• [Extract to read]
Additive manufacturing covers a multitude of processes. Regardless, the notion that you can simply create a 3D design, press the print button and get a perfect 3D model from your printer is not always going to be the case. A particular example is one of the more recent variations of 3D printing – Shaped Metal Deposition (SMD).
SMD is a process that requires heat, and metal can change shape when its temperature changes, so the designer of the printed part not only needs to consider the shape that is printed, but also what shape it will be when it has cooled down. It is not a straightforward task and it is one that has been the focus of a project at the Manufacturing Technology Centre (MTC) in Coventry.
“SMD has multiple advantages over powder-based additive manufacturing technologies,” said Borja Lazaro Toralles, an advanced research engineer at the MTC, with a specialism in simulation and modelling. “Among the benefits of SMD are higher deposition rates, the possibility of building new features based upon pre-existing components, or even the use of multiple materials on the same part.”
Unlike other additive manufacturing techniques that use lasers to melt a thin layer of powder, SMD deposits a sheet of molten metal that is built up layer-by-layer on a surface. It is essentially welding a continuous piece of wire into a certain shape. It is a process that was originally developed by Rolls Royce, but in its formative years SMD was a process that was too difficult to control, requiring a lot of intervention from skilled technicians and the material properties were not well understood.

• [Data]
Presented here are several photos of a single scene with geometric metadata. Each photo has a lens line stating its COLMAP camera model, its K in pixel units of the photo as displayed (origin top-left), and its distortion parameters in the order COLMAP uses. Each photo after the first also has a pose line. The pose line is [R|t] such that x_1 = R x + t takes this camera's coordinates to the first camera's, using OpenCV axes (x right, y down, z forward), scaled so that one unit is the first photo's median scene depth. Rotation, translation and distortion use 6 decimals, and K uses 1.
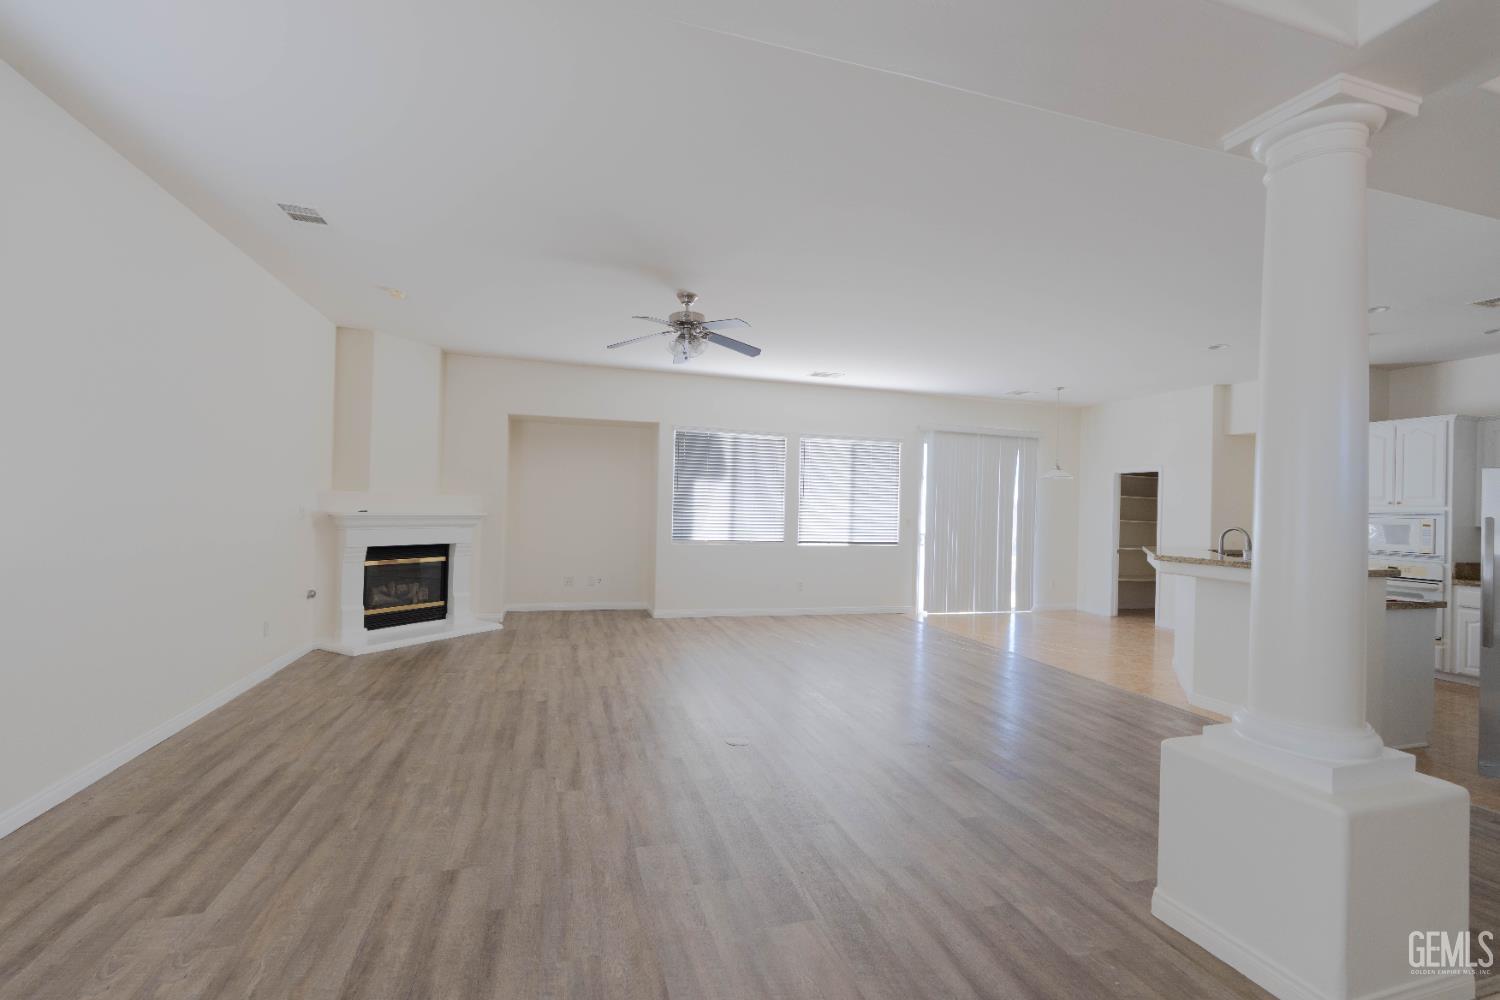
lens RADIAL K [[656.5, 0, 748.1], [0, 656.5, 502.2], [0, 0, 1]] dist [-0.003579, 0.000778]
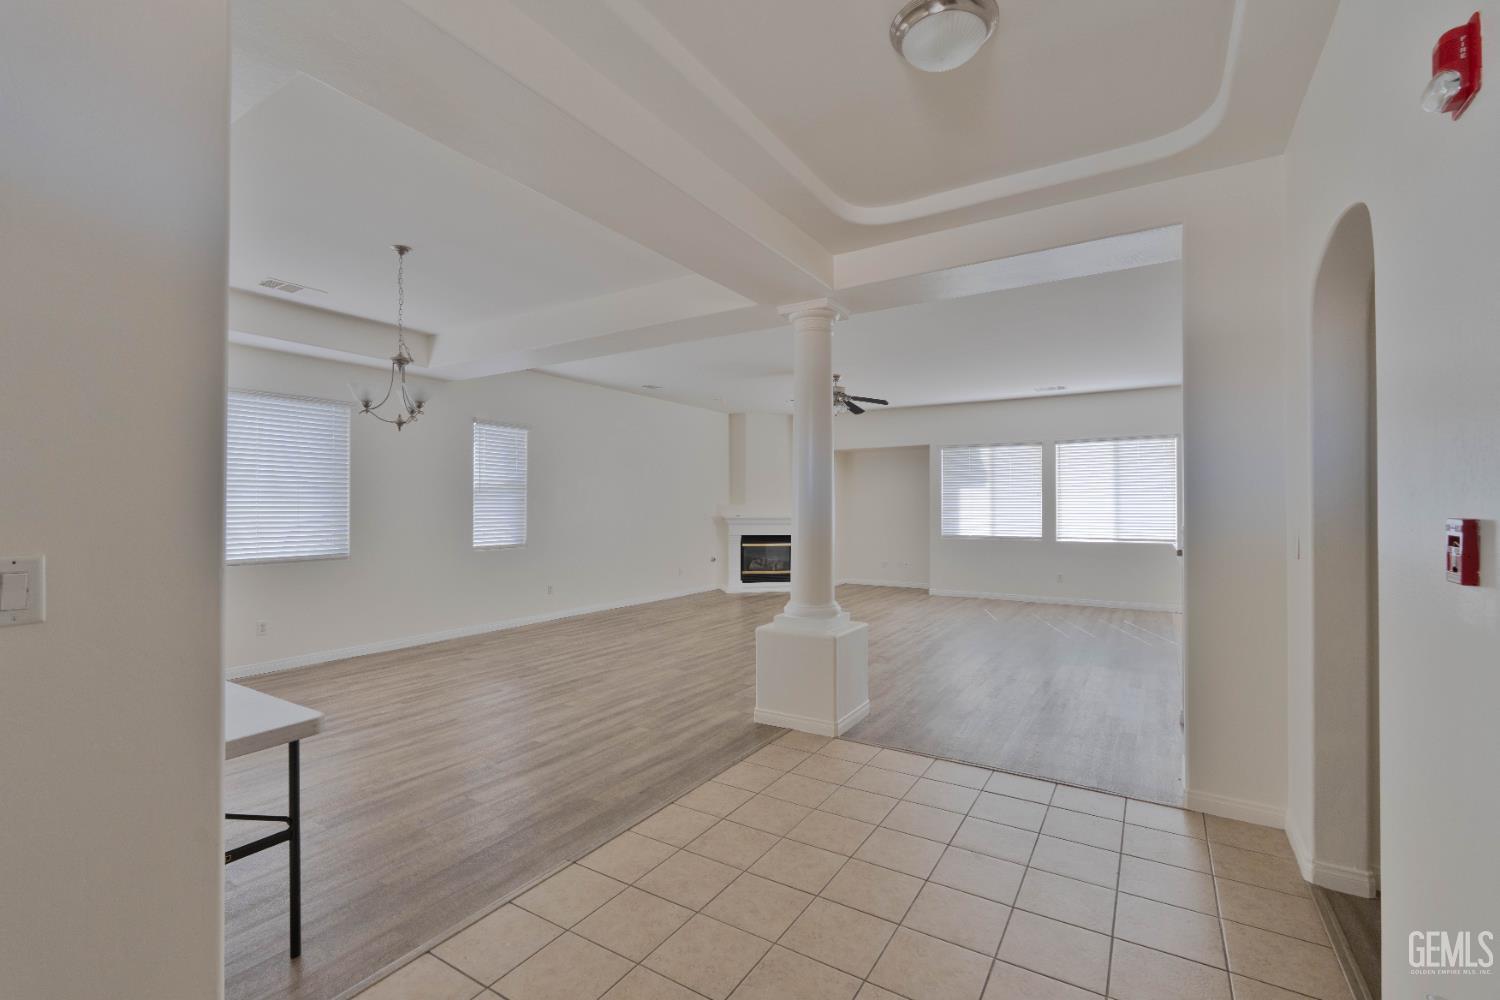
lens RADIAL K [[656.5, 0, 748.6], [0, 656.5, 502.3], [0, 0, 1]] dist [-0.003579, 0.000778]
pose [[0.674367, -0.027774, -0.737874, 0.723214], [0.024689, 0.999582, -0.015061, 0.005129], [0.737984, -0.008061, 0.674771, -0.177931]]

• [Instructions to follow] Return, word for word, the part of the passage on Shaped Metal Deposition above starting with "Additive manufacturing covers" and going on through "Metal Deposition (SMD).".

• [Written answer]
Additive manufacturing covers a multitude of processes. Regardless, the notion that you can simply create a 3D design, press the print button and get a perfect 3D model from your printer is not always going to be the case. A particular example is one of the more recent variations of 3D printing – Shaped Metal Deposition (SMD).